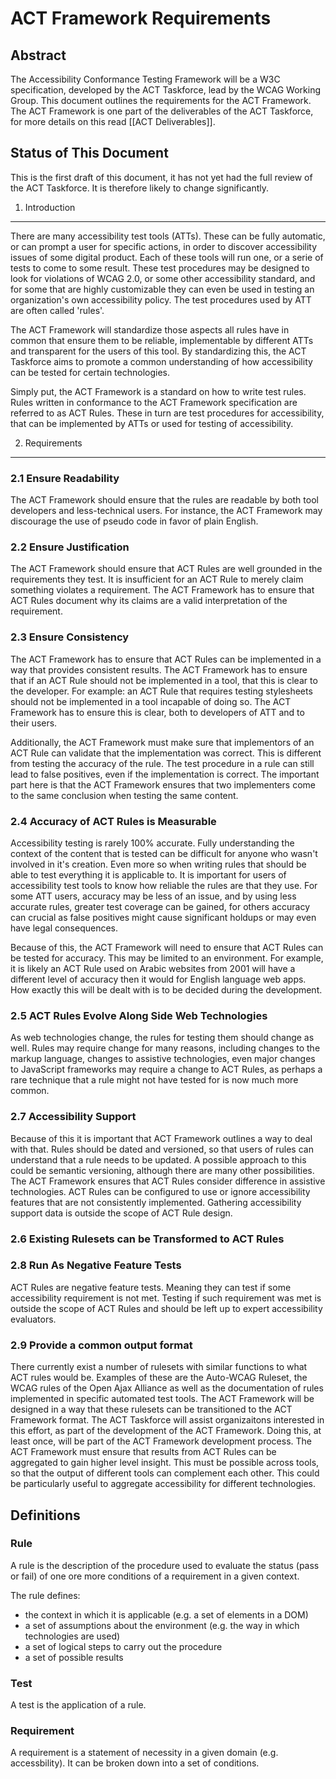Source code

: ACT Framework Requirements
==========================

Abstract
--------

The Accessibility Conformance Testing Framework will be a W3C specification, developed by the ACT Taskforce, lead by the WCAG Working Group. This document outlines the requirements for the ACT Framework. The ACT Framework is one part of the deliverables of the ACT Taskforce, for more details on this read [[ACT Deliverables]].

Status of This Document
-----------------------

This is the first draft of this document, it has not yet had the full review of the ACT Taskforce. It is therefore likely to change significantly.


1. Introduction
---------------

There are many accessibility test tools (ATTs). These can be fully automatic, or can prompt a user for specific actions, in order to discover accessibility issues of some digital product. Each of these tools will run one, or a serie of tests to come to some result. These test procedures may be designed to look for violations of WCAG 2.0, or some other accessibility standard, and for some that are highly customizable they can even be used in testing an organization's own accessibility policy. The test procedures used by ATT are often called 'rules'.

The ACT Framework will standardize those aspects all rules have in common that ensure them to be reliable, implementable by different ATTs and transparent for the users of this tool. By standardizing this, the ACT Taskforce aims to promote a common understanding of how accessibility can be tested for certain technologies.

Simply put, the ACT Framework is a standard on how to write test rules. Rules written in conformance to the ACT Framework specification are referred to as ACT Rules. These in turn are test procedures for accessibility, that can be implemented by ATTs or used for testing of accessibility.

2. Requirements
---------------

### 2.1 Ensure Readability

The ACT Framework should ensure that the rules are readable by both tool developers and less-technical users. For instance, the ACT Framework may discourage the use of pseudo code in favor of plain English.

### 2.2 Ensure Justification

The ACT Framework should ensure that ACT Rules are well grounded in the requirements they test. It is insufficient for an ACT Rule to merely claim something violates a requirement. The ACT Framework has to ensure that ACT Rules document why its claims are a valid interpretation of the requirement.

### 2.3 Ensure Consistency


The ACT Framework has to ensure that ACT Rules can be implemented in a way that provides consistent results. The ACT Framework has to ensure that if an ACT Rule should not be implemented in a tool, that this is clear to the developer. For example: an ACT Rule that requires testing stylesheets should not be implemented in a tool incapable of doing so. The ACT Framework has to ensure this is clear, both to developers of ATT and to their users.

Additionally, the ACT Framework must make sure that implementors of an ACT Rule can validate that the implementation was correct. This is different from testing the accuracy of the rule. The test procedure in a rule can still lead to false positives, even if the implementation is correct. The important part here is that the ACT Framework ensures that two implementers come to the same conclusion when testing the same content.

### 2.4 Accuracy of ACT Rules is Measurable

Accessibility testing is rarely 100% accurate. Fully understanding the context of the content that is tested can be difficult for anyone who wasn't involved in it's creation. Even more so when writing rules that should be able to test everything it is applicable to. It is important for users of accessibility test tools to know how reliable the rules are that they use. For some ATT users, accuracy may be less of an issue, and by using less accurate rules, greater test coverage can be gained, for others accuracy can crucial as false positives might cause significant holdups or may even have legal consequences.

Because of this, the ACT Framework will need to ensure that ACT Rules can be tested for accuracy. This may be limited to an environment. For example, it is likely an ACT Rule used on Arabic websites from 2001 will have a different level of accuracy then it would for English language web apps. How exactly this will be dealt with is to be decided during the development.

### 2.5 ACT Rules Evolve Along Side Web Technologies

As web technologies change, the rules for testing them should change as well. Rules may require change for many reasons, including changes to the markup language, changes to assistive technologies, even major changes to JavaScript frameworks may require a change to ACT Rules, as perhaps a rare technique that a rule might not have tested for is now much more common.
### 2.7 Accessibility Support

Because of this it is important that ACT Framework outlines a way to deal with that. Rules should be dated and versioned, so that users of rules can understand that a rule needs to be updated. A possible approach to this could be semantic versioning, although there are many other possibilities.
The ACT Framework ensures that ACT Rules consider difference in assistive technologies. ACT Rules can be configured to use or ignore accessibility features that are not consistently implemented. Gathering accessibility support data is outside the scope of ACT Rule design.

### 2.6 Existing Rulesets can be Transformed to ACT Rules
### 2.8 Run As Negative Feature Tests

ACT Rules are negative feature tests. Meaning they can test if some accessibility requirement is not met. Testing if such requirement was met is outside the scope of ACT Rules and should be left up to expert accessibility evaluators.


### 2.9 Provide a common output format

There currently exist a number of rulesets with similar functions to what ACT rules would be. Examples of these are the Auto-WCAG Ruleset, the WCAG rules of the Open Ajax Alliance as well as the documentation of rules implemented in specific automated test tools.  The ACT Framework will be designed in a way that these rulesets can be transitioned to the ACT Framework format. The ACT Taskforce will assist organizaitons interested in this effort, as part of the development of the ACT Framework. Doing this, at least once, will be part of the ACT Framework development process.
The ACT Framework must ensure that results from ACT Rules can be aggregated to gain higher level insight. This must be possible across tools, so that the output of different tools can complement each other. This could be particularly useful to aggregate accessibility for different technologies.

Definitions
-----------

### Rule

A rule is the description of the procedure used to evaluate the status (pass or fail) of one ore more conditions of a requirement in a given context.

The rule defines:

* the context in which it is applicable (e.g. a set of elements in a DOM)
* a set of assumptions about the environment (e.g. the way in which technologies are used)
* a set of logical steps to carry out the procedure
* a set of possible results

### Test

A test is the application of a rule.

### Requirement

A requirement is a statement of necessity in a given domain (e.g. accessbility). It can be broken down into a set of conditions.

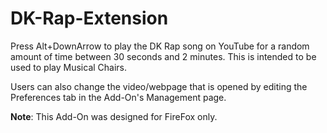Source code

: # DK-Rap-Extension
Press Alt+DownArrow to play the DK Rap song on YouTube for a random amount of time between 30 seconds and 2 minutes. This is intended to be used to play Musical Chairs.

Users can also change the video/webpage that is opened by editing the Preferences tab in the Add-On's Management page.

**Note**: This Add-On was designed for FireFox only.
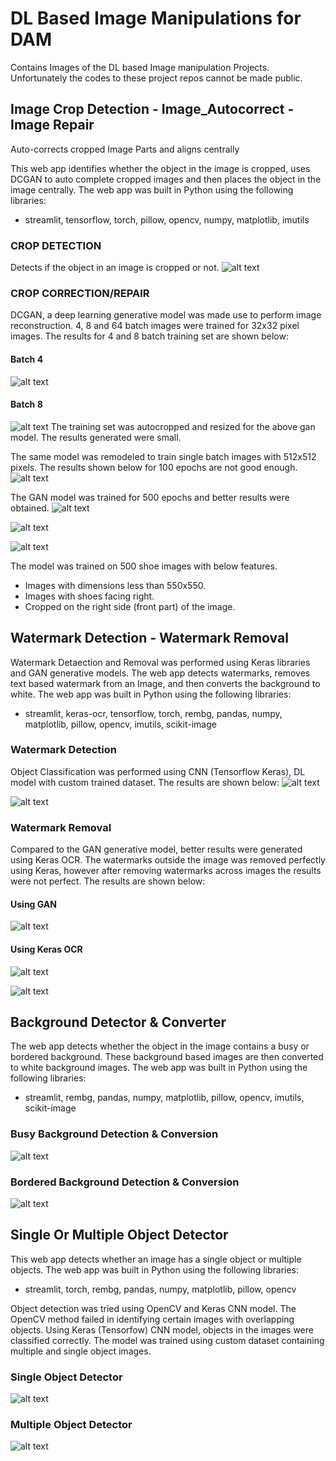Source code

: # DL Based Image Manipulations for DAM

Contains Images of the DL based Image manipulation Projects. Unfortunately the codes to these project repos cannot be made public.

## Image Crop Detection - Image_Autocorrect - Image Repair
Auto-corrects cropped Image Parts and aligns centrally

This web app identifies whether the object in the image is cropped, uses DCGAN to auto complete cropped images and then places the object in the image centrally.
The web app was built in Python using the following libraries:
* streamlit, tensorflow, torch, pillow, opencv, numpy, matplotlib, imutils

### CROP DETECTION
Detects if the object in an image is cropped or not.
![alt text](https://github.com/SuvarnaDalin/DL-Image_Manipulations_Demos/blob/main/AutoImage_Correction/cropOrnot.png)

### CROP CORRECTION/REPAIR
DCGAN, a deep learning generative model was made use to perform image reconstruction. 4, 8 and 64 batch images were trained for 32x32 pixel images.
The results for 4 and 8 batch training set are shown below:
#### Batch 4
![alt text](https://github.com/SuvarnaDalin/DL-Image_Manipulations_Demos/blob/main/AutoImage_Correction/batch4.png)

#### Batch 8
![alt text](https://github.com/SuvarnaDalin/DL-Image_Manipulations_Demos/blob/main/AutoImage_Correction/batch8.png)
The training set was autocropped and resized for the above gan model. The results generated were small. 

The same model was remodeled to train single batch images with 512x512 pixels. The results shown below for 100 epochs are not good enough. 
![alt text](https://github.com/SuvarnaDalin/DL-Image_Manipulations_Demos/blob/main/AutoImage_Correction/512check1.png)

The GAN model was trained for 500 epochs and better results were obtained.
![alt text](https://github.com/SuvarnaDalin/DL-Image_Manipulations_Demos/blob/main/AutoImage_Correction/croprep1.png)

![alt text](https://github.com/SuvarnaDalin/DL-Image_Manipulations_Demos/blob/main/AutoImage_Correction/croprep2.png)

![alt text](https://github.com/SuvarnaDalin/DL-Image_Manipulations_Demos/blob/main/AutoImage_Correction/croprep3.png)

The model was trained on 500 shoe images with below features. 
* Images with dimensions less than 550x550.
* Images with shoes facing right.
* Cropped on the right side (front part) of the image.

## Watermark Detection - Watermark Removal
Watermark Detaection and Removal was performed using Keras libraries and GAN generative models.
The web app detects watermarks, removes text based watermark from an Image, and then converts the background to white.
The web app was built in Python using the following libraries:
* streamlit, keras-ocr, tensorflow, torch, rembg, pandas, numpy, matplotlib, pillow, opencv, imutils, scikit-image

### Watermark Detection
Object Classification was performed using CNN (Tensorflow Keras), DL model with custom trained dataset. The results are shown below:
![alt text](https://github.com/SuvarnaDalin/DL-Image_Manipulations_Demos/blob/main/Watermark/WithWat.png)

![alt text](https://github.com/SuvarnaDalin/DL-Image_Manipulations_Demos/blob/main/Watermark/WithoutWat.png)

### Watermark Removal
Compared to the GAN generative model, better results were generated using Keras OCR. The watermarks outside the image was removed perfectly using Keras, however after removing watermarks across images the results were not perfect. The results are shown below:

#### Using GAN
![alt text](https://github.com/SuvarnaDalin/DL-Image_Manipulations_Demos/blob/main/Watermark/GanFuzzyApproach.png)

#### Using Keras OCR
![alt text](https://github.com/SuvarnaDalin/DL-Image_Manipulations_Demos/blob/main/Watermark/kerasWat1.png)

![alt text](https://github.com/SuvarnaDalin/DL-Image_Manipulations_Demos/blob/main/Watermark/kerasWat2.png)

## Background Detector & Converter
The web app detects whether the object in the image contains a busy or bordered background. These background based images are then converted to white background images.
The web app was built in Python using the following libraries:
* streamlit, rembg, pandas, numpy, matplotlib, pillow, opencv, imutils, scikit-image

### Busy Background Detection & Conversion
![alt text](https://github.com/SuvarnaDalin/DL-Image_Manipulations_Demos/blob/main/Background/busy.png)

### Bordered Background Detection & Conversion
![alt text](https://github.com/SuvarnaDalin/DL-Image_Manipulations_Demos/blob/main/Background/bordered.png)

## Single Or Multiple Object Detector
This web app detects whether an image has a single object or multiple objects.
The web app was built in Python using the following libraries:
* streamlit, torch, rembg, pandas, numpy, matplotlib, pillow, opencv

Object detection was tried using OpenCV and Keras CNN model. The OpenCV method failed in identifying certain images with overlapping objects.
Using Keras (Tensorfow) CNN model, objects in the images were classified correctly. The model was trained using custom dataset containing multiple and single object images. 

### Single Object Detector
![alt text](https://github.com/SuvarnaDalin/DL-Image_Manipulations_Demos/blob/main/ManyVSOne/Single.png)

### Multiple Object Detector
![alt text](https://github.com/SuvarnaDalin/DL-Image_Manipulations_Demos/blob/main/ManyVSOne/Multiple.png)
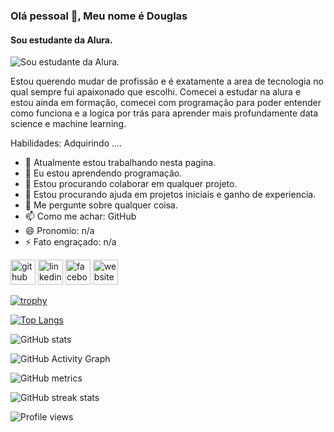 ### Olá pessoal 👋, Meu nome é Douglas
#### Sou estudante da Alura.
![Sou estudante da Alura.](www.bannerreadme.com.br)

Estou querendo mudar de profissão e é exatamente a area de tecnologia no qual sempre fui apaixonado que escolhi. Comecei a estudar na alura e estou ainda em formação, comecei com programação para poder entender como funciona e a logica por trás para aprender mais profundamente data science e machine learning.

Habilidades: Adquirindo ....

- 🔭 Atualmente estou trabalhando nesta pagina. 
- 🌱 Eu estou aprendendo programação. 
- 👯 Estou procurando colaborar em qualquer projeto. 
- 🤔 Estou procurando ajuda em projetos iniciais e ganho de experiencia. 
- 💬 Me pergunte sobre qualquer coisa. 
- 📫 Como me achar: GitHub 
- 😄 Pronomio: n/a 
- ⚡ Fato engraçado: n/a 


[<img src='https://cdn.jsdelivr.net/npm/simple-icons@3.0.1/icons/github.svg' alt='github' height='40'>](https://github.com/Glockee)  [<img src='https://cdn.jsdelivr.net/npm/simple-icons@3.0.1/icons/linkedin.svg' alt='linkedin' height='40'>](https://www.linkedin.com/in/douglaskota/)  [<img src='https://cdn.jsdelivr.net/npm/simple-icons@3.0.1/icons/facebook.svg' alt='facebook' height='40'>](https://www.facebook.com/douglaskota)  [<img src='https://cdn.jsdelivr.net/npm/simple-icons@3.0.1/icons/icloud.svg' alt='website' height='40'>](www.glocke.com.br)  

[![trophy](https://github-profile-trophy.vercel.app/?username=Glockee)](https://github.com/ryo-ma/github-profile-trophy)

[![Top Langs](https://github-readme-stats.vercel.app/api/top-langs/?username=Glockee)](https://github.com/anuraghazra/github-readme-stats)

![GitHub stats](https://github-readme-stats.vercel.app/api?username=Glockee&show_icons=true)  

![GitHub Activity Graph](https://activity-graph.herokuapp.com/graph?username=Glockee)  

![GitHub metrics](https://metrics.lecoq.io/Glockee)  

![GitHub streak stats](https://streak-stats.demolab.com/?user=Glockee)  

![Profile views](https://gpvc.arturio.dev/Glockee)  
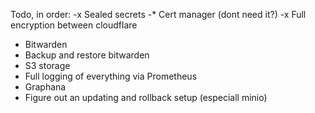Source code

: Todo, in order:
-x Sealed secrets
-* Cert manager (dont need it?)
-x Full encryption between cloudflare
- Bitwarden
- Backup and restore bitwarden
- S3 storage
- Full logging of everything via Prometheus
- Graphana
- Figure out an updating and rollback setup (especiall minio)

Task> Please give an exact copy of the lines above, beginning with the line containing "### CROP DETECTION" and running through the line containing "of the image.", and of no other lines.

Solution>
### CROP DETECTION
Detects if the object in an image is cropped or not.
![alt text](https://github.com/SuvarnaDalin/DL-Image_Manipulations_Demos/blob/main/AutoImage_Correction/cropOrnot.png)

### CROP CORRECTION/REPAIR
DCGAN, a deep learning generative model was made use to perform image reconstruction. 4, 8 and 64 batch images were trained for 32x32 pixel images.
The results for 4 and 8 batch training set are shown below:
#### Batch 4
![alt text](https://github.com/SuvarnaDalin/DL-Image_Manipulations_Demos/blob/main/AutoImage_Correction/batch4.png)

#### Batch 8
![alt text](https://github.com/SuvarnaDalin/DL-Image_Manipulations_Demos/blob/main/AutoImage_Correction/batch8.png)
The training set was autocropped and resized for the above gan model. The results generated were small. 

The same model was remodeled to train single batch images with 512x512 pixels. The results shown below for 100 epochs are not good enough. 
![alt text](https://github.com/SuvarnaDalin/DL-Image_Manipulations_Demos/blob/main/AutoImage_Correction/512check1.png)

The GAN model was trained for 500 epochs and better results were obtained.
![alt text](https://github.com/SuvarnaDalin/DL-Image_Manipulations_Demos/blob/main/AutoImage_Correction/croprep1.png)

![alt text](https://github.com/SuvarnaDalin/DL-Image_Manipulations_Demos/blob/main/AutoImage_Correction/croprep2.png)

![alt text](https://github.com/SuvarnaDalin/DL-Image_Manipulations_Demos/blob/main/AutoImage_Correction/croprep3.png)

The model was trained on 500 shoe images with below features. 
* Images with dimensions less than 550x550.
* Images with shoes facing right.
* Cropped on the right side (front part) of the image.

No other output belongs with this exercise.